Zdjęcie: Patria
15-10-2025 09:41
Łotewski rząd zatwierdził projekt ustawy budżetowej na 2026 rok, przewidujący rekordowe wydatki na obronność w wysokości 4,91 proc. PKB, czyli ponad 2,15 mld euro. Zdecydowana większość tych środków – ponad połowa – zostanie przeznaczona na rozwój zdolności bojowych, modernizację sprzętu oraz inwestycje w infrastrukturę wojskową.
Wśród priorytetowych projektów znalazły się zakup bojowych wozów piechoty, rozbudowa wielowarstwowej obrony przeciwlotniczej, wsparcie ogniowe i zabezpieczenie logistyczne, a także rozwój dronów, obrona wybrzeża i wzmocnienie wschodniej granicy. Część środków ma pochodzić z nowo utworzonego Europejskiego Funduszu Działań na rzecz Bezpieczeństwa (SAFE), wspierającego przygotowanie obronne państw Unii Europejskiej.

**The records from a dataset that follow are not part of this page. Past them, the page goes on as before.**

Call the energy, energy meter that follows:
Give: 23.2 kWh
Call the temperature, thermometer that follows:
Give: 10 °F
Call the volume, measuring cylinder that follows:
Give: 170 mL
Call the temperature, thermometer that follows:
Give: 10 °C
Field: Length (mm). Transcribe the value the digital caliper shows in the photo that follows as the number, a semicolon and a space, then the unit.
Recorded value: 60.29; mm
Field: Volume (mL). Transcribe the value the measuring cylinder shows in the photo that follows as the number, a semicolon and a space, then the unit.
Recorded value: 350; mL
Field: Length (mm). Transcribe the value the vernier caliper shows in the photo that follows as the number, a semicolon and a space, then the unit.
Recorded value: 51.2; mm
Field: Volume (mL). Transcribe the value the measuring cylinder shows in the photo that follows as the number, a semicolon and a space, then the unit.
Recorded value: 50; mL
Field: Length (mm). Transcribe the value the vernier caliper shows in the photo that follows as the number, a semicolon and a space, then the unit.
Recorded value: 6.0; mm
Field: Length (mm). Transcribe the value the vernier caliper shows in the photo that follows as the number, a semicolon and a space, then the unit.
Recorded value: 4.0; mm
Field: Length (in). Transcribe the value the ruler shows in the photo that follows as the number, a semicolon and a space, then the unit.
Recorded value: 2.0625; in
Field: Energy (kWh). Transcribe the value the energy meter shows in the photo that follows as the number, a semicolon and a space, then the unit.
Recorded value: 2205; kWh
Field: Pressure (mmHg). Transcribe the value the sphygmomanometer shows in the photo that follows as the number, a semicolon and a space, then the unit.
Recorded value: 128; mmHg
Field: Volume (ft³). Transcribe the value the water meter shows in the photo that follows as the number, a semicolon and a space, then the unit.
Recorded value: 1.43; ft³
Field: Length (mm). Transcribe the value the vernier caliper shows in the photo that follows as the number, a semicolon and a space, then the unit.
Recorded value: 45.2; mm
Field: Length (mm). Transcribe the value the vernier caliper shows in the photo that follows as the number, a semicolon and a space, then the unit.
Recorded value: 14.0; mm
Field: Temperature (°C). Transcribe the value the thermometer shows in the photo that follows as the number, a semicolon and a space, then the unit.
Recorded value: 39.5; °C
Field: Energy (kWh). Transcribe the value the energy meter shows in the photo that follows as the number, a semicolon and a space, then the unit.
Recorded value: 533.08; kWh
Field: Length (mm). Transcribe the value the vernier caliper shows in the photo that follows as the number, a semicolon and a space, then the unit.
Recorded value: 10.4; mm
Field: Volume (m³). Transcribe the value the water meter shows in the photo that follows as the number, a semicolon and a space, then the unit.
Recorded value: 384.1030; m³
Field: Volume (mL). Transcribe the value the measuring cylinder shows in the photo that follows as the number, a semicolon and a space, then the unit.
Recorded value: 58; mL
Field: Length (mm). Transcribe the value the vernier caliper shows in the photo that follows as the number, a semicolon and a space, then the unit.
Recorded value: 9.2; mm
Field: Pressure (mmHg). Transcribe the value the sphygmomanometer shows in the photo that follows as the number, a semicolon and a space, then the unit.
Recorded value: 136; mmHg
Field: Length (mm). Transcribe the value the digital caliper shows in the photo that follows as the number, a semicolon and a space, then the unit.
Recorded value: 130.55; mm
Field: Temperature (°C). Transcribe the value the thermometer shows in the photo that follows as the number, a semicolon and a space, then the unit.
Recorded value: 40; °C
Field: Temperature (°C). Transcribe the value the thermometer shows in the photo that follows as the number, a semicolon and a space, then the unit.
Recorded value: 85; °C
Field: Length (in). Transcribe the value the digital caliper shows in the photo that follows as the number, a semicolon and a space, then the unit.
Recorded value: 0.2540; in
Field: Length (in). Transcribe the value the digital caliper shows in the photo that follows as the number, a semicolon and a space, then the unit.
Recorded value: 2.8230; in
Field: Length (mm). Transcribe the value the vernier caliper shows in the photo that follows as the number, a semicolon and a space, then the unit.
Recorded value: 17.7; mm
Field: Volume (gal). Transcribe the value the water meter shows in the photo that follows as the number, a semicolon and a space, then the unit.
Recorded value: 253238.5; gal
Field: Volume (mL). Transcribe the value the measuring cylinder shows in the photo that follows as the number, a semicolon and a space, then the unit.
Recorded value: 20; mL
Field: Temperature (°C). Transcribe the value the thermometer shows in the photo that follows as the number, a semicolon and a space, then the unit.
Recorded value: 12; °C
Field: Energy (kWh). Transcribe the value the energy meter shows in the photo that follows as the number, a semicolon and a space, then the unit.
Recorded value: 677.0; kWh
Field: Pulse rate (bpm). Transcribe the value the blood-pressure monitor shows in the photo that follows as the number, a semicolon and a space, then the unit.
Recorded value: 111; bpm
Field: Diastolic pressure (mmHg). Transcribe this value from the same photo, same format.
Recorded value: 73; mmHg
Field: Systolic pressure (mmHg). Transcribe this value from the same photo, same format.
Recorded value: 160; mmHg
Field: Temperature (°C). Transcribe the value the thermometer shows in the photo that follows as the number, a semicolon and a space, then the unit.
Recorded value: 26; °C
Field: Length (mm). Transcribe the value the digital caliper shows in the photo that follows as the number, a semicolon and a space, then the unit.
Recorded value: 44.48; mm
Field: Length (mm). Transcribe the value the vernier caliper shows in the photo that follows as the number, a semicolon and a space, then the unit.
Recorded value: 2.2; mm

Minister obrony Andris Sprūds podkreślił, że budżet koncentruje się na bezpieczeństwie państwa i wzmacnianiu armii. Jak zaznaczył, inwestycje obejmą nie tylko żołnierzy i sprzęt, lecz także infrastrukturę, w tym rozbudowę największego w krajach bałtyckich poligonu „Sēlija” oraz systemów zabezpieczenia granicy wschodniej. Sprūds dodał, że wydatki na obronność mają przyczynić się również do rozwoju krajowego przemysłu i gospodarki, określając budżet jako inwestycję w „pokój i stabilność przyszłości”.
Zgodnie z projektem, w 2027 roku nakłady na obronność mają wzrosnąć do 5 proc. PKB, a w 2028 roku osiągnąć poziom 4,87 proc. Łotwa tym samym zbliża się do celu wyznaczonego przez państwa NATO, które zobowiązały się przeznaczać co najmniej 5 proc. PKB na bezpieczeństwo do 2035 roku.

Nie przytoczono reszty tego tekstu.